---------- Extracted material

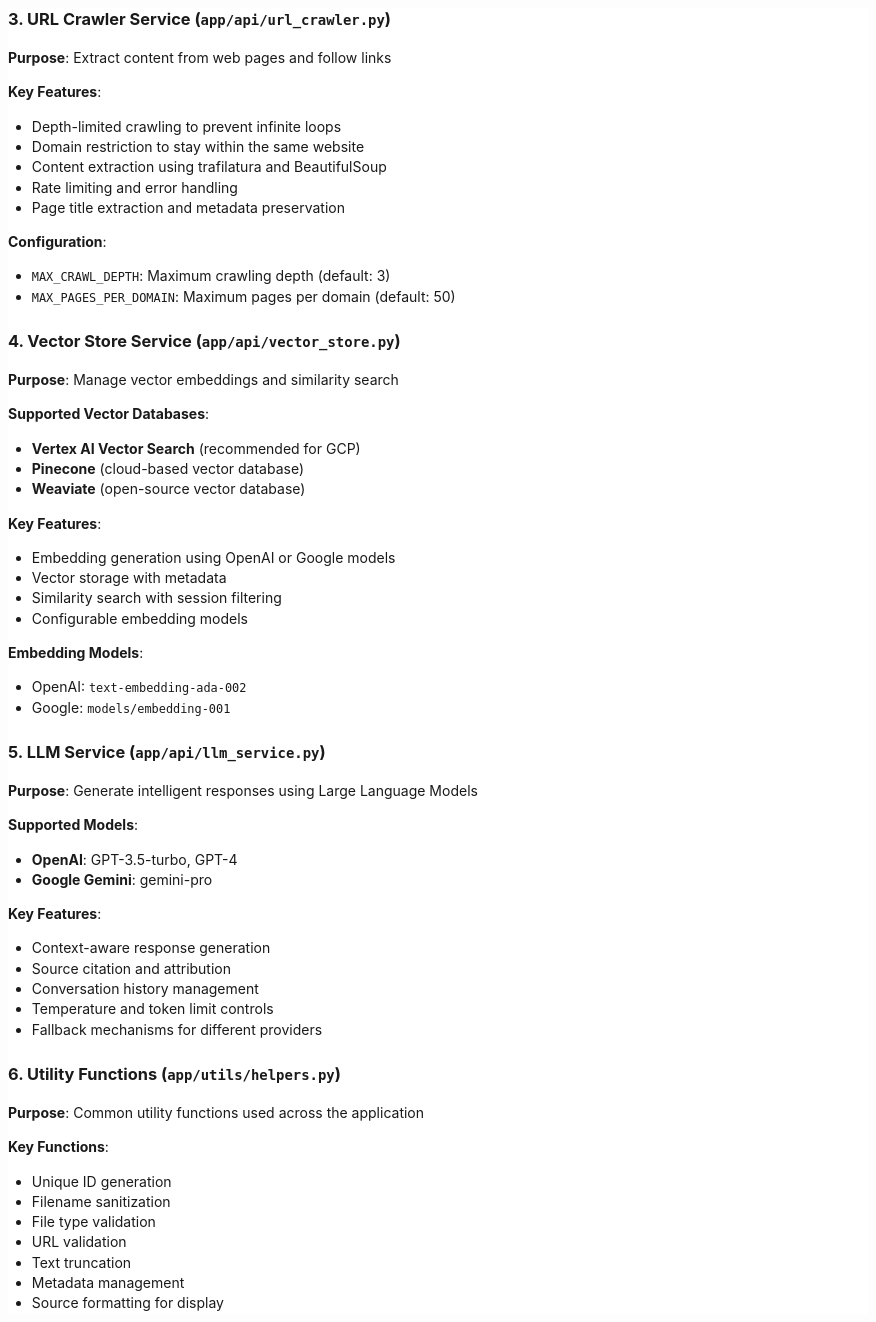 ### 3. URL Crawler Service (`app/api/url_crawler.py`)

**Purpose**: Extract content from web pages and follow links

**Key Features**:
- Depth-limited crawling to prevent infinite loops
- Domain restriction to stay within the same website
- Content extraction using trafilatura and BeautifulSoup
- Rate limiting and error handling
- Page title extraction and metadata preservation

**Configuration**:
- `MAX_CRAWL_DEPTH`: Maximum crawling depth (default: 3)
- `MAX_PAGES_PER_DOMAIN`: Maximum pages per domain (default: 50)

### 4. Vector Store Service (`app/api/vector_store.py`)

**Purpose**: Manage vector embeddings and similarity search

**Supported Vector Databases**:
- **Vertex AI Vector Search** (recommended for GCP)
- **Pinecone** (cloud-based vector database)
- **Weaviate** (open-source vector database)

**Key Features**:
- Embedding generation using OpenAI or Google models
- Vector storage with metadata
- Similarity search with session filtering
- Configurable embedding models

**Embedding Models**:
- OpenAI: `text-embedding-ada-002`
- Google: `models/embedding-001`

### 5. LLM Service (`app/api/llm_service.py`)

**Purpose**: Generate intelligent responses using Large Language Models

**Supported Models**:
- **OpenAI**: GPT-3.5-turbo, GPT-4
- **Google Gemini**: gemini-pro

**Key Features**:
- Context-aware response generation
- Source citation and attribution
- Conversation history management
- Temperature and token limit controls
- Fallback mechanisms for different providers

### 6. Utility Functions (`app/utils/helpers.py`)

**Purpose**: Common utility functions used across the application

**Key Functions**:
- Unique ID generation
- Filename sanitization
- File type validation
- URL validation
- Text truncation
- Metadata management
- Source formatting for display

--------------------

## What is needed
Rewrite every entry with each "Key Features" changed to "Main Capabilities" and all other text kept the same. Leave out the pictures.

## Solution to this problem
 ### 3. URL Crawler Service (`app/api/url_crawler.py`)

**Purpose**: Extract content from web pages and follow links

**Main Capabilities**:
- Depth-limited crawling to prevent infinite loops
- Domain restriction to stay within the same website
- Content extraction using trafilatura and BeautifulSoup
- Rate limiting and error handling
- Page title extraction and metadata preservation

**Configuration**:
- `MAX_CRAWL_DEPTH`: Maximum crawling depth (default: 3)
- `MAX_PAGES_PER_DOMAIN`: Maximum pages per domain (default: 50)

### 4. Vector Store Service (`app/api/vector_store.py`)

**Purpose**: Manage vector embeddings and similarity search

**Supported Vector Databases**:
- **Vertex AI Vector Search** (recommended for GCP)
- **Pinecone** (cloud-based vector database)
- **Weaviate** (open-source vector database)

**Main Capabilities**:
- Embedding generation using OpenAI or Google models
- Vector storage with metadata
- Similarity search with session filtering
- Configurable embedding models

**Embedding Models**:
- OpenAI: `text-embedding-ada-002`
- Google: `models/embedding-001`

### 5. LLM Service (`app/api/llm_service.py`)

**Purpose**: Generate intelligent responses using Large Language Models

**Supported Models**:
- **OpenAI**: GPT-3.5-turbo, GPT-4
- **Google Gemini**: gemini-pro

**Main Capabilities**:
- Context-aware response generation
- Source citation and attribution
- Conversation history management
- Temperature and token limit controls
- Fallback mechanisms for different providers

### 6. Utility Functions (`app/utils/helpers.py`)

**Purpose**: Common utility functions used across the application

**Key Functions**:
- Unique ID generation
- Filename sanitization
- File type validation
- URL validation
- Text truncation
- Metadata management
- Source formatting for display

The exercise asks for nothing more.